In a vigorous dissent, Judge Rowan Wilson, joined by Judges Jenny Rivera and Eugene Fahey, asserted that the majority of the court was, for the first time, striking down, as a violation of due process, remedial legislation that was enacted for the public welfare.  He contended that the prior rent stabilization law never afforded landlords any “clear repose,” i.e. any blanket protection from review of rental history more than four years old; that many court and agency decisions offered differing interpretations about calculating overcharges; and that the legislature had every right to step in to resolve that question.  Judge Wilson further argued that the only “right” that the majority of the court was protecting was the “right” of landlords to retain illegal overcharges wrongfully obtained from thousands of tenants for many years.

While it is up to the legislature to enact the law, the court has the final say as to whether any law enacted is unconstitutional.  It is rare for a court to strike down a law as unconstitutional, especially as relates to economic and social policies such as regulation of rental housing, and the legislature is entitled to a high degree of deference in this area.  Nevertheless, in these cases, a bare majority of the court chose to exercise their judicial authority to declare these laws unconstitutional as to past overcharges.

Who Is Affected?

The Regina decision affects all tenants who believe they were overcharged at any time prior to June 14, 2019.  The affected tenants include so-called “Roberts” tenants who occupy units that were unlawfully deregulated while the landlord was receiving J-51 tax benefits, as well as all other tenants occupying apartments that were unlawfully deregulated, as well as tenants with unexplained increases in their apartments’ rental history or other questionable rental history records.

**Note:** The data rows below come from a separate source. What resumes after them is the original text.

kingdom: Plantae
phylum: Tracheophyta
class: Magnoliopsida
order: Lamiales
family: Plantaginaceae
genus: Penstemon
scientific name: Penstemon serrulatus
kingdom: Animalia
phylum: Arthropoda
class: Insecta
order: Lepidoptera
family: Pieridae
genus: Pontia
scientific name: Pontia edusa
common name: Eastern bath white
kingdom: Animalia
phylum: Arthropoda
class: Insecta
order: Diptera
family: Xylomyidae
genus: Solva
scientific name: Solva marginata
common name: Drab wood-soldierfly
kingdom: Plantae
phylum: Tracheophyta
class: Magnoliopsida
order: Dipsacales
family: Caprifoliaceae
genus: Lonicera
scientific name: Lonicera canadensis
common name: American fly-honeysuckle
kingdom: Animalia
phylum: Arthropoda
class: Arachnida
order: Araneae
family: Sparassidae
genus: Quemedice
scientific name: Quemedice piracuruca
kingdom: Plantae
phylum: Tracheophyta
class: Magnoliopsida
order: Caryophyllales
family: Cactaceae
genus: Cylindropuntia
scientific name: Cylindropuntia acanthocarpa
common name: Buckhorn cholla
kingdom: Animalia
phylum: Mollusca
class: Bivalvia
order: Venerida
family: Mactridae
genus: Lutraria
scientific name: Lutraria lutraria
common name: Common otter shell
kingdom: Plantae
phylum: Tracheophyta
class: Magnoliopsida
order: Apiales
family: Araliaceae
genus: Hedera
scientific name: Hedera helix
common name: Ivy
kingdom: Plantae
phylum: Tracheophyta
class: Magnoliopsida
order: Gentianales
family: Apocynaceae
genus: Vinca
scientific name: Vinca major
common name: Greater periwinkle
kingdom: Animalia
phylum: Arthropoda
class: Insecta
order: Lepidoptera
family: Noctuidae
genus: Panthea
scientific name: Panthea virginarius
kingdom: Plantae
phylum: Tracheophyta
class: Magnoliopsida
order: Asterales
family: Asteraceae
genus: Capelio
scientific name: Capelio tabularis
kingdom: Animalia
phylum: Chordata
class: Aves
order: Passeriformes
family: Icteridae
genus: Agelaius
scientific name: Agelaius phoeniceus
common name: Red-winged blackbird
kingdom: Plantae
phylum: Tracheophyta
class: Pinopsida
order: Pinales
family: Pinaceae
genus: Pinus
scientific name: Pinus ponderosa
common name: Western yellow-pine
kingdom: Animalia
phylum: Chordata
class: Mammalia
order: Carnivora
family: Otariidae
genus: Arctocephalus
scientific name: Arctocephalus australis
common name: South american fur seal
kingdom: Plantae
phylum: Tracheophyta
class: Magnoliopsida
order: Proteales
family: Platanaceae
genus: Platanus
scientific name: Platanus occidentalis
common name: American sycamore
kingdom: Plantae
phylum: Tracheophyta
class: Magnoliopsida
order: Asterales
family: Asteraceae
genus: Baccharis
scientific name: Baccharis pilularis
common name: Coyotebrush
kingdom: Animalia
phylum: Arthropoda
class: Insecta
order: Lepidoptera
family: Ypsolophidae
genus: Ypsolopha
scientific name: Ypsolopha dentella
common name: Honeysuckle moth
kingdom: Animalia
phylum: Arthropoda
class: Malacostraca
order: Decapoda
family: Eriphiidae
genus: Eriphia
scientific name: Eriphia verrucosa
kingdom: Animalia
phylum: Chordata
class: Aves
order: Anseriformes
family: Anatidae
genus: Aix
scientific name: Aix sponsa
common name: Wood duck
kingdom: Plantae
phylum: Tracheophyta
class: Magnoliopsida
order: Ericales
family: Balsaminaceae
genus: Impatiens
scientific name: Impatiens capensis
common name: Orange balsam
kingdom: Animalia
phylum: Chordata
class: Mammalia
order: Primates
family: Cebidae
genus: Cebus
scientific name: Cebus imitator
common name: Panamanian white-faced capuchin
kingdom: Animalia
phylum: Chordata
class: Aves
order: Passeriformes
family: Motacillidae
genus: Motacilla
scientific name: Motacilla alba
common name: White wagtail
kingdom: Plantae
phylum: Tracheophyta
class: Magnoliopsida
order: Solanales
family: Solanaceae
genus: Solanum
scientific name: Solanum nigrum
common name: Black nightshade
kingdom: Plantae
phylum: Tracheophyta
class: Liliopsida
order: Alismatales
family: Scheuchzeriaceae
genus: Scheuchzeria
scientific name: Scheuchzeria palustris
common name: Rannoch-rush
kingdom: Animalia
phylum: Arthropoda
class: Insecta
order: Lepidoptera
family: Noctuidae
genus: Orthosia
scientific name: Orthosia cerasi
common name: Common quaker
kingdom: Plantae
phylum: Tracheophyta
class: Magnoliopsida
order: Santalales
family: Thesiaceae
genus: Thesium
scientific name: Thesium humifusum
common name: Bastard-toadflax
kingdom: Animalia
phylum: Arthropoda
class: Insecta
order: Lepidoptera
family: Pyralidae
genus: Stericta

Tenants who have filed claims of overcharge, or are thinking of filing claims of rent overcharge, as to overcharges collected prior to June 14, 2019, will only be able to recover refunds dating from four years prior to the date their claims are formally filed (or the “base date”); they will only be able to collect treble damages dating from two years prior to the date their claims are formally filed; and in many cases they will not be permitted to examine the rental histories of their apartments more than four years prior to the date their claims are filed.

Tenants who were overcharged prior to June 14, 2019 will still have the right to review their rental histories more than four years prior to the date their claims are filed for the purpose of proving that the landlord committed fraud or engaged in a fraudulent scheme to deregulate their apartments and in those instances where fraud is found, base date rents may be calculated using the “default” formula rather than the rent being charged on the base date.

Thus, tenants and their attorneys who see questionable rental history information dating more than four years ago will have to examine their records carefully for evidence of fraud.  HMGJ attorneys have been successful a number of times in convincing the courts that a tenant’s rental history was unreliable because the landlord engaged in a fraudulent scheme.

What Happens Next

The Regina decision does not apply to overcharges collected after June 14, 2019. As to overcharges collected after June 14, 2019 the HSTPA overcharge provisions described above are fully applicable. Also, the Regina decision seems to keep in place a portion of the HSTPA which states that a tenant who has been overcharged “shall” be awarded their attorneys’ fees, even as to overcharges collected prior to June 14, 2019.

The Regina decision does not apply to so called “status” claims – in other words, claims that tenants are covered by rent stabilization.  Status claims have not been, and still are not, barred by any statute of limitations or period of review.

The Regina decision also does not affect the well-established rule that a DHCR rent reduction order issued more than four years prior to the date a legal claim is filed may still be considered, because the order is still in effect and is therefore part of the rental record that can be reviewed.